I hate being vulnerable..

Jackie


Jackie, you can see my thoughts. For me, being volnerable, has always been seen, at least in the eyes of most people around me,, and thus me, as weakness. Weakness did not equal survival in my world. As a child, I learned that being the center of attention was never a good thing. Creativity was always crushed to make room for conformity. My creative successes were not appreciated, much less acknowledged, and shrugged off as nothing, so I learned to hide them.

The result of this was to hide my drawings, and eventually to stop. It also caused me major stage fright issues to the point of blanking out when called up on to perform...not a good thing for someone who plays a musical instrument. lol I was working on overcoming this issue, but it seems that reunion has crushed my passion for playing. I need to get it back.
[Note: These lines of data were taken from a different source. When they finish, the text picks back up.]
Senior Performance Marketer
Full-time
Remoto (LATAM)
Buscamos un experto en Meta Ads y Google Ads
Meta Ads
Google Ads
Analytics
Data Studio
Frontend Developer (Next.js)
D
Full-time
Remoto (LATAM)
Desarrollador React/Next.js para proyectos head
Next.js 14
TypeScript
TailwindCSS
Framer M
I've been following this thread. With all you guys have posted, I'm going to get this book. I hope you don't mind if I keep following along, but I don't want to intrude. I think I would prefer to stay a lurker for now. , and I'm really excited about the book.

Obviously, due to the being blind thing, I can no longer draw. The last picture I drew was done about 10 years ago, and it was the first I had attempted in many years. It was a charcoal of a stallions head. The only person who has seen it has been my husband. I don't really know why, but a few months ago, I mentioned to my husband that I had been thinking about framing it. Well, he took it, and framed it for me. It's hanging in my hall for anyone to see. I never would have considered doing something like that without his encouragement. I have to admit,it's not my best work, but it really feels good to know it is there...hanging on the wall...for anyone to see, and the fact that I can't se it is a good thing. I wont know when anyone may be looking at it...less anxiety. lol Hanging it was a baby step in saying, "Look at me. See what I did."

I appologize for the highjack, but Jackie, you inspire me..Thank you for all you do.